Pour l'heure, le Snasea conseille à ses adhérents, pour la nouvelle campagne de stages, qui va débuter d'ici à l'été, « la plus grande prudence » quant à l'accueil des étudiants pour des stages de plus de trois mois et il les invite à saisir, avec les organismes de formation, leurs autorités de tarification. L'Aforts et le GNI ont d'ailleurs aussi déjà incité les établissements de formation à alerter l'ensemble des financeurs du secteur : directions départementales des affaires sanitaires et sociales, conseils généraux, organismes de sécurité sociale, ministère de la Justice, etc. Ils les ont enjoints également à adresser des courriers aux conseils régionaux, qui ne peuvent plus désormais se désintéresser du bon déroulement des formations sociales. Car il y a maintenant urgence à obtenir, tant pour les centres de formation que pour les employeurs, des garanties sur les modalités financières d'accompagnement du décret et le maintien de la qualité de l'alternance. « Les établissements prennent leur responsabilité dans la formation, aux financeurs de prendre les leurs. La loi s'impose à tous », résume Jean-Luc Durnez, directeur général du SOP. La Fegapei (Fédération nationale des associations de parents et amis employeurs et gestionnaires d'établissements et services pour personnes handicapées mentales) a, pour sa part, décidé qu'elle ne communiquerait à ses adhérents sur la question de la gratification que lorsqu'elle connaîtra la position de la DGAS. Une position qui se fait toujours attendre, bien que cette administration ait assuré en début de semaine aux ASH qu'elle étudiait les modalités d'application de la mesure.

Décidée à accélérer les choses, l'Unifed devait adresser en fin de semaine une lettre à Xavier Bertrand pour l'interpeller sur la question de la gratification et lui faire part de ses inquiétudes sur les risques de blocage du système de formation en travail social.
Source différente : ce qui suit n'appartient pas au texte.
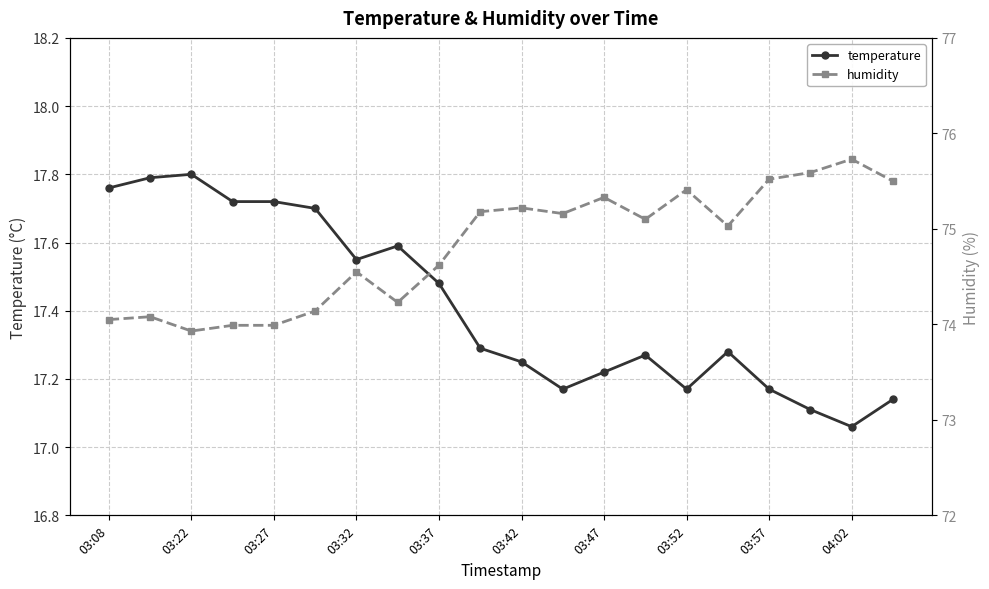

At which label does temperature reach its minimum?

04:02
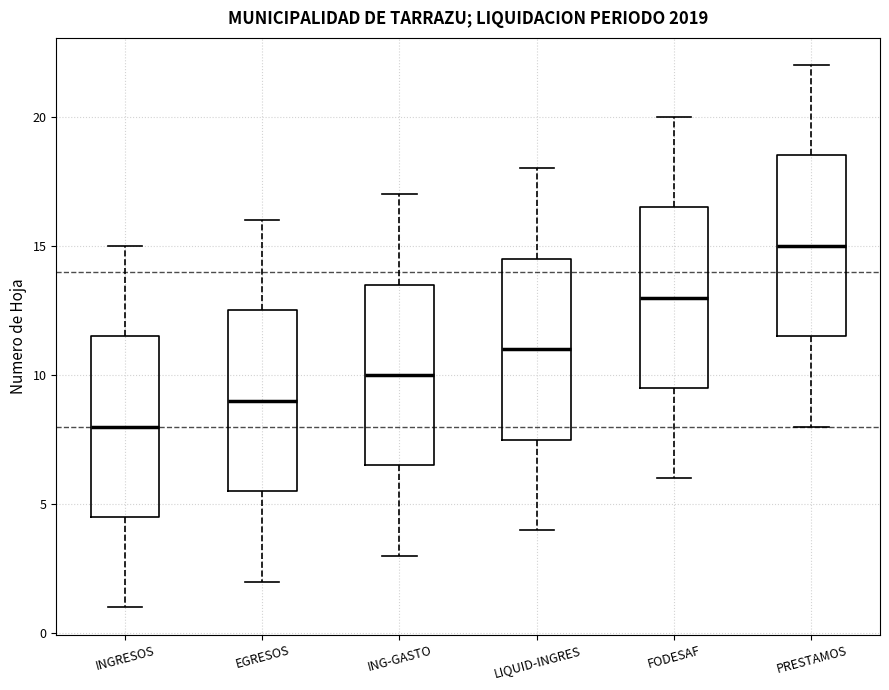

Which box has the lowest median line?

INGRESOS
L'Aforts, qui avait sollicité la semaine dernière sur le sujet le directeur de cabinet de la secrétaire d'Etat à la solidarité, Valérie Létard, devait rencontrer le 22 février le GNI et le Snasea afin d'envisager une stratégie commune. Le GNI, qui, la veille, devait également réunir son bureau, envisageait également d'interpeller Xavier Bertrand. D'autant qu'un certain nombre de questions sur le périmètre exact du décret reste, selon lui, en suspens : les étudiants bénéficiaires des Assedic sont-ils concernés par la mesure ? La gratification s'ajoute-t-elle aux bourses ? Les stages effectués au sein des collectivités locales ou des hôpitaux sont-ils visés ? « Autant d'incertitudes, précise Jean-Michel Godet, qui doivent être levées afin que nous puissions informer correctement nos étudiants et ne pas créer des désillusions. » Quant aux voies de sortie possible de la situation actuelle, l'une des pistes que souhaite explorer le GNI serait de s'inspirer du système de gratification des formations paramédicales, transférées elles aussi aux régions. Pourquoi l'Etat, suivant ce modèle, ne compenserait-il pas la gratification due aux stagiaires auprès des régions, qui redistribueraient les sommes aux centres de formation, à charge pour eux de les répartir auprès des bénéficiaires, quel que soit leur terrain d'accueil ?

Notes

(1) Voir ASH n° 2544 du 8-02-08, p. 17.

(2) Voir l'enquête « Pauvres étudiants », ASH Magazine n° 25, janvier-février 2008, p. 14.